> _EXTRACT PROVIDED_:

———

Thereafter, and having previously referred to the limited circumstances in which a restraint order may be rescinded or varied as prescribed by s 26(10)(a), the learned president concluded: (para 22)

‘Absent the requirements for variation or rescission laid down in s 26(10)(a) (and leaving aside the presently irrelevant case of an order obtained by fraud or in error) a restraint order is not capable of being changed.’

He accordingly held that the order was final in the sense required for appealability and that for this and other reasons which need not be considered the restraint order was appealable.

[19] In his judgment, Louw AJ makes no more than a passing reference to the judgment of this court in the restraint appeal and appears not to have appreciated that the finding of the court that a restraint order was unalterable, save as provided for in the Act, was part of the ratio decidendi and therefore binding upon him. Nonetheless, I consider it desirable to comment on the construction placed on s 26(10)(a) by the court a quo (which was not advanced in the restraint appeal); namely that the section is no more than ‘a locus standi providing provision’. As I understand the learned judge’s reasoning, it is this: A defendant, ie a person charged or to be charged, who wishes to have a restraint order varied or rescinded need establish no more than the existence of good or sufficient cause, as the expression is understood at common law, but anyone other than the defendant would be confined to the grounds set forth in s 26(10)(a). I must immediately confess to finding this construction contrived, to say the least. However, its fallacy lies in the fact that it is premised on the assumption that a court granting a restraint order has inherent jurisdiction at common law to vary or rescind the order until deprived of that jurisdiction, whether expressly or by necessary implication. A restraint order as contemplated in s 26 is not one that may be granted at common law. A High Court is empowered by the Act to grant the order just as it is empowered by the Act to vary or rescind it. If no provision was made in the Act for the order to be varied or rescinded at the instance of a defendant, as is apparently suggested, the order would stand until set aside in terms of s 25(2) or s 26(10)(b). In my judgment, s 26(10)(a) is not capable of the construction the court a quo would place upon it; the section prescribes the circumstances in which a High Court may vary or rescind a restraint order, whether at the instance of the defendant or any other ‘person affected’ by it.

———

> _DATASET_:
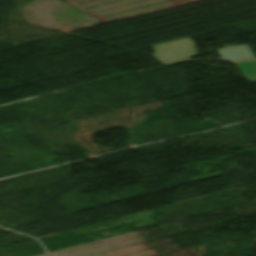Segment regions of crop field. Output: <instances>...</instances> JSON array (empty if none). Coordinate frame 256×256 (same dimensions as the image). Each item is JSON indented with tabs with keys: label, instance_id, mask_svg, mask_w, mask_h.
Segmentation results:
<instances>
[{
	"label": "crop field",
	"instance_id": "1",
	"mask_svg": "<svg viewBox=\"0 0 256 256\" xmlns=\"http://www.w3.org/2000/svg\"><path fill=\"white\" fill-rule=\"evenodd\" d=\"M250 83L256 82V79L248 80Z\"/></svg>",
	"mask_w": 256,
	"mask_h": 256
}]
</instances>
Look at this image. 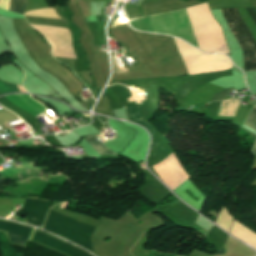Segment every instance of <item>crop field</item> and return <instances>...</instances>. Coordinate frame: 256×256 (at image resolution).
<instances>
[{
    "mask_svg": "<svg viewBox=\"0 0 256 256\" xmlns=\"http://www.w3.org/2000/svg\"><path fill=\"white\" fill-rule=\"evenodd\" d=\"M94 229V227L52 211L44 226V230L65 237L90 251H93L91 235Z\"/></svg>",
    "mask_w": 256,
    "mask_h": 256,
    "instance_id": "8a807250",
    "label": "crop field"
},
{
    "mask_svg": "<svg viewBox=\"0 0 256 256\" xmlns=\"http://www.w3.org/2000/svg\"><path fill=\"white\" fill-rule=\"evenodd\" d=\"M243 51L244 72L256 70V44L242 21L237 8L220 9Z\"/></svg>",
    "mask_w": 256,
    "mask_h": 256,
    "instance_id": "ac0d7876",
    "label": "crop field"
},
{
    "mask_svg": "<svg viewBox=\"0 0 256 256\" xmlns=\"http://www.w3.org/2000/svg\"><path fill=\"white\" fill-rule=\"evenodd\" d=\"M33 241L41 245H44L48 248H51L55 251L61 252L67 256H90L38 231L36 232Z\"/></svg>",
    "mask_w": 256,
    "mask_h": 256,
    "instance_id": "34b2d1b8",
    "label": "crop field"
},
{
    "mask_svg": "<svg viewBox=\"0 0 256 256\" xmlns=\"http://www.w3.org/2000/svg\"><path fill=\"white\" fill-rule=\"evenodd\" d=\"M50 202L26 199L22 210L30 213L26 223L41 226Z\"/></svg>",
    "mask_w": 256,
    "mask_h": 256,
    "instance_id": "412701ff",
    "label": "crop field"
},
{
    "mask_svg": "<svg viewBox=\"0 0 256 256\" xmlns=\"http://www.w3.org/2000/svg\"><path fill=\"white\" fill-rule=\"evenodd\" d=\"M0 230L8 232V236L13 244L23 245L31 229L0 220Z\"/></svg>",
    "mask_w": 256,
    "mask_h": 256,
    "instance_id": "f4fd0767",
    "label": "crop field"
},
{
    "mask_svg": "<svg viewBox=\"0 0 256 256\" xmlns=\"http://www.w3.org/2000/svg\"><path fill=\"white\" fill-rule=\"evenodd\" d=\"M223 103L221 104V107ZM238 105H239V100L237 99H229L225 101L223 107L219 109L218 116H234L238 108Z\"/></svg>",
    "mask_w": 256,
    "mask_h": 256,
    "instance_id": "dd49c442",
    "label": "crop field"
},
{
    "mask_svg": "<svg viewBox=\"0 0 256 256\" xmlns=\"http://www.w3.org/2000/svg\"><path fill=\"white\" fill-rule=\"evenodd\" d=\"M84 140L95 149L98 155L109 154V155L117 156L116 153L109 150L106 146H104L101 142H99L94 137L86 138Z\"/></svg>",
    "mask_w": 256,
    "mask_h": 256,
    "instance_id": "e52e79f7",
    "label": "crop field"
},
{
    "mask_svg": "<svg viewBox=\"0 0 256 256\" xmlns=\"http://www.w3.org/2000/svg\"><path fill=\"white\" fill-rule=\"evenodd\" d=\"M21 92H25L22 87L18 86ZM17 85L0 80V93L20 92Z\"/></svg>",
    "mask_w": 256,
    "mask_h": 256,
    "instance_id": "d8731c3e",
    "label": "crop field"
},
{
    "mask_svg": "<svg viewBox=\"0 0 256 256\" xmlns=\"http://www.w3.org/2000/svg\"><path fill=\"white\" fill-rule=\"evenodd\" d=\"M24 6L25 0H9L7 9L23 14L22 11L24 9Z\"/></svg>",
    "mask_w": 256,
    "mask_h": 256,
    "instance_id": "5a996713",
    "label": "crop field"
},
{
    "mask_svg": "<svg viewBox=\"0 0 256 256\" xmlns=\"http://www.w3.org/2000/svg\"><path fill=\"white\" fill-rule=\"evenodd\" d=\"M125 109H126V112H127L128 119L130 121L142 119L140 106L129 107V108H125Z\"/></svg>",
    "mask_w": 256,
    "mask_h": 256,
    "instance_id": "3316defc",
    "label": "crop field"
},
{
    "mask_svg": "<svg viewBox=\"0 0 256 256\" xmlns=\"http://www.w3.org/2000/svg\"><path fill=\"white\" fill-rule=\"evenodd\" d=\"M246 125L256 129V108H253V110L246 122ZM254 152L256 153V148H255Z\"/></svg>",
    "mask_w": 256,
    "mask_h": 256,
    "instance_id": "28ad6ade",
    "label": "crop field"
},
{
    "mask_svg": "<svg viewBox=\"0 0 256 256\" xmlns=\"http://www.w3.org/2000/svg\"><path fill=\"white\" fill-rule=\"evenodd\" d=\"M135 123H138V124L144 126L149 131V133L151 134L152 139H153L154 129L152 128V126H150V125H148V124H146V123H144L142 121H135Z\"/></svg>",
    "mask_w": 256,
    "mask_h": 256,
    "instance_id": "d1516ede",
    "label": "crop field"
},
{
    "mask_svg": "<svg viewBox=\"0 0 256 256\" xmlns=\"http://www.w3.org/2000/svg\"><path fill=\"white\" fill-rule=\"evenodd\" d=\"M255 9V11H256V8H254Z\"/></svg>",
    "mask_w": 256,
    "mask_h": 256,
    "instance_id": "22f410ed",
    "label": "crop field"
}]
</instances>
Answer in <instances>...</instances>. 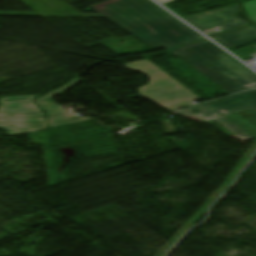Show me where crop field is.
I'll use <instances>...</instances> for the list:
<instances>
[{
  "label": "crop field",
  "mask_w": 256,
  "mask_h": 256,
  "mask_svg": "<svg viewBox=\"0 0 256 256\" xmlns=\"http://www.w3.org/2000/svg\"><path fill=\"white\" fill-rule=\"evenodd\" d=\"M241 10L238 5L184 18L185 21L195 26L206 36L210 37L246 24L237 18Z\"/></svg>",
  "instance_id": "5"
},
{
  "label": "crop field",
  "mask_w": 256,
  "mask_h": 256,
  "mask_svg": "<svg viewBox=\"0 0 256 256\" xmlns=\"http://www.w3.org/2000/svg\"><path fill=\"white\" fill-rule=\"evenodd\" d=\"M0 128L10 135L21 134L34 130L47 128L44 119L0 120Z\"/></svg>",
  "instance_id": "8"
},
{
  "label": "crop field",
  "mask_w": 256,
  "mask_h": 256,
  "mask_svg": "<svg viewBox=\"0 0 256 256\" xmlns=\"http://www.w3.org/2000/svg\"><path fill=\"white\" fill-rule=\"evenodd\" d=\"M90 119L91 118L89 117L80 118V117H76L71 114H68V115L50 117V118H47V121H48L49 128H51V127L66 125V124L90 120Z\"/></svg>",
  "instance_id": "10"
},
{
  "label": "crop field",
  "mask_w": 256,
  "mask_h": 256,
  "mask_svg": "<svg viewBox=\"0 0 256 256\" xmlns=\"http://www.w3.org/2000/svg\"><path fill=\"white\" fill-rule=\"evenodd\" d=\"M249 108L256 111V89L178 111V113L181 115H196L202 120L214 119L241 140L245 141L252 138L223 116ZM221 110H227L228 112L221 114L219 113Z\"/></svg>",
  "instance_id": "4"
},
{
  "label": "crop field",
  "mask_w": 256,
  "mask_h": 256,
  "mask_svg": "<svg viewBox=\"0 0 256 256\" xmlns=\"http://www.w3.org/2000/svg\"><path fill=\"white\" fill-rule=\"evenodd\" d=\"M38 95L0 98V118L43 117L32 102Z\"/></svg>",
  "instance_id": "6"
},
{
  "label": "crop field",
  "mask_w": 256,
  "mask_h": 256,
  "mask_svg": "<svg viewBox=\"0 0 256 256\" xmlns=\"http://www.w3.org/2000/svg\"><path fill=\"white\" fill-rule=\"evenodd\" d=\"M171 52L230 94L256 86L253 71L208 39Z\"/></svg>",
  "instance_id": "2"
},
{
  "label": "crop field",
  "mask_w": 256,
  "mask_h": 256,
  "mask_svg": "<svg viewBox=\"0 0 256 256\" xmlns=\"http://www.w3.org/2000/svg\"><path fill=\"white\" fill-rule=\"evenodd\" d=\"M127 68L146 74L151 78L148 86L140 88L142 97L172 111L184 106L193 105L199 100L171 77L153 66L147 60L124 64Z\"/></svg>",
  "instance_id": "3"
},
{
  "label": "crop field",
  "mask_w": 256,
  "mask_h": 256,
  "mask_svg": "<svg viewBox=\"0 0 256 256\" xmlns=\"http://www.w3.org/2000/svg\"><path fill=\"white\" fill-rule=\"evenodd\" d=\"M90 8L153 49L205 39L151 0H108Z\"/></svg>",
  "instance_id": "1"
},
{
  "label": "crop field",
  "mask_w": 256,
  "mask_h": 256,
  "mask_svg": "<svg viewBox=\"0 0 256 256\" xmlns=\"http://www.w3.org/2000/svg\"><path fill=\"white\" fill-rule=\"evenodd\" d=\"M81 78H76L75 80H73L72 82H70L69 84L59 88L58 90L44 96L41 98H38L36 100H34V102L37 104V106L42 109L43 111H47L48 113H46V116L49 115H55V114H61V113H67L69 111H62L61 109H59V106L57 104H55L52 101V98L54 95L58 94L59 92H61L62 90H64L65 88H67L68 86L72 85L73 83H75L76 81H78Z\"/></svg>",
  "instance_id": "9"
},
{
  "label": "crop field",
  "mask_w": 256,
  "mask_h": 256,
  "mask_svg": "<svg viewBox=\"0 0 256 256\" xmlns=\"http://www.w3.org/2000/svg\"><path fill=\"white\" fill-rule=\"evenodd\" d=\"M242 5L248 20L256 24V0L246 2Z\"/></svg>",
  "instance_id": "11"
},
{
  "label": "crop field",
  "mask_w": 256,
  "mask_h": 256,
  "mask_svg": "<svg viewBox=\"0 0 256 256\" xmlns=\"http://www.w3.org/2000/svg\"><path fill=\"white\" fill-rule=\"evenodd\" d=\"M226 49L230 50L256 41V26H247L227 34L213 37Z\"/></svg>",
  "instance_id": "7"
}]
</instances>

———

> _JOB_: Can you transcribe the restraint-order judgment, beginning at the words "Thereafter, and having" and stopping after "order was appealable."?

> _RESPONSE TO THIS EXERCISE_:
Thereafter, and having previously referred to the limited circumstances in which a restraint order may be rescinded or varied as prescribed by s 26(10)(a), the learned president concluded: (para 22)

‘Absent the requirements for variation or rescission laid down in s 26(10)(a) (and leaving aside the presently irrelevant case of an order obtained by fraud or in error) a restraint order is not capable of being changed.’

He accordingly held that the order was final in the sense required for appealability and that for this and other reasons which need not be considered the restraint order was appealable.